Accelerating API Insights at connectRN: 28x Faster Verification and 20+ Endpoints Retired

Context

Goal / Problem
Due to the company's age and history of pivots, the backend services contained a significant amount of technical debt in the form of obsolete, unused API endpoints. The manual process to verify usage involved multiple engineers running individual queries in AWS CloudWatch against AWS ELB access logs for every potential endpoint. This manual verification process was slow and cumbersome, taking a multi-engineer team approximately two weeks per verification cycle to confirm which endpoints could be safely retired.

Role
Primary developer and architect for the custom automation tool. My contributions included:

  • Conceiving the solution to automate the usage verification process using a dedicated CLI.
  • Designing the logic to ingest the router table from our Go services.
  • Developing the tool in Go using the AWS SDK for Go to interface with S3.
  • Implementing the parsing and querying logic to process AWS ELB access logs retrieved from S3 and count endpoint usage.

Tech Stack

  • Frontend: N/A (Command Line Interface - CLI)
  • Backend: Go (for CLI tool)
  • Database: N/A (data source is AWS ELB access logs stored in S3)
  • Infra / DevOps: AWS S3, AWS ELB, AWS SDK for Go

Architecture Overview

The tool is a Go-based Command Line Interface (CLI) application.
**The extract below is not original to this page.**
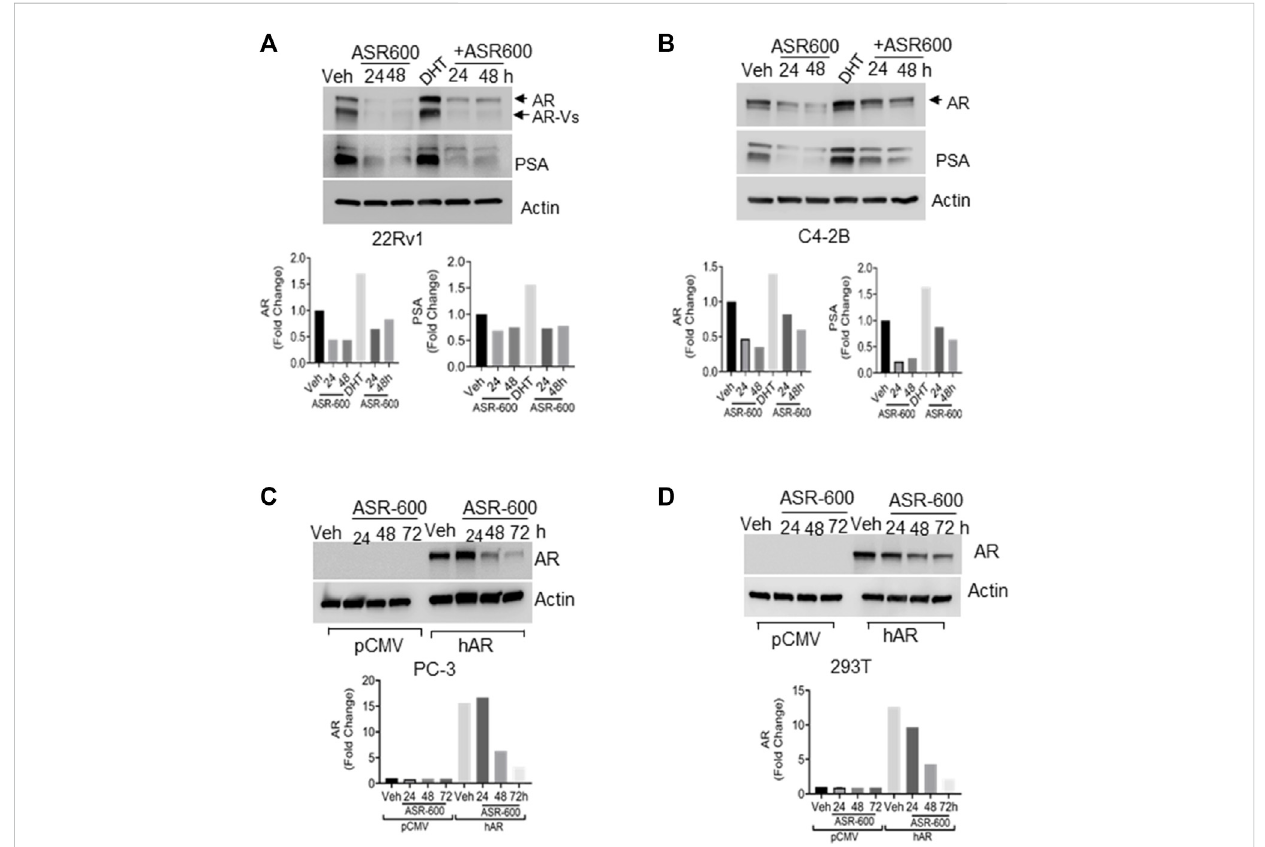
FIGURE 2 ASR-600inhibitsDHT-inducedAR/AR-V7expression. (A,B) .Immunoblots forAR,AR-V7andPSAexpressionsfollowingtreatedwithvehicle(DMSO) or ASR-600, DHT or DHT+ASR600 for 24 and 48 h in 22Rv1 and C4-2B cells. (C, D) Immunoblots for AR-expression in empty vector or AR transfected PC-3 or 293T cells following ASR-600 treatment for 24, 48, and 72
  1. Input: The CLI accepts parameters defining the target Go service's router table and the time period for analysis.
  2. Extraction: It automatically reads and parses the defined router table to get a list of all known API endpoints.
  3. Data Retrieval: Using the AWS SDK for Go, the tool programmatically accesses and retrieves the raw AWS ELB access logs stored in AWS S3 for the specified time window.
  4. Processing: The Go tool processes the logs, tallying the usage count for each known endpoint.
  5. Output: It generates a report displaying a usage count for all endpoints or simply listing those endpoints confirmed to have zero usage (obsolete).

Implementation Highlights

  • Developed a performant, custom CLI tool in Go to replace a complex manual workflow.
  • Utilized the AWS SDK for Go to programmatically access and efficiently parse raw, potentially large, ELB log files stored in S3.
  • Created a core routine that efficiently maps ELB log request paths to the actual Go service router table definitions to ensure accurate usage attribution.
  • Reduced the runtime of the usage verification process from a two-week multi-engineer effort to a 30-minute automated job.

Challenges & Decisions

  • Decision: Built a custom Go CLI to parse raw S3 logs instead of relying on specialized CloudWatch querying.
    • Rationale: While CloudWatch was the initial manual tool, its query language required per-endpoint effort. Building a custom tool in Go allowed for programmatic ingestion of the entire router map and processing a batch of logs simultaneously, providing massive efficiency gains that no manual query system could match.

Outcome / Impact

  • Eliminated weeks of manual engineering effort per verification cycle, redirecting valuable engineer time to new feature development.
  • Reduced the total time-to-verification for a six-month usage period from a two-week sprint to approximately 30 minutes.
  • Enabled the safe removal of 20+ obsolete API endpoints, significantly reducing technical debt and simplifying future maintenance and security reviews.

Lessons / Next Steps

  • Gained deep practical experience with the AWS SDK for Go and large-scale log processing/parsing.
  • Learned that investment in simple, targeted internal tooling can yield exponential returns in efficiency and technical debt reduction.
  • Next step would be to integrate this tool into the CI/CD pipeline to automatically flag zero-usage routes prior to every major release.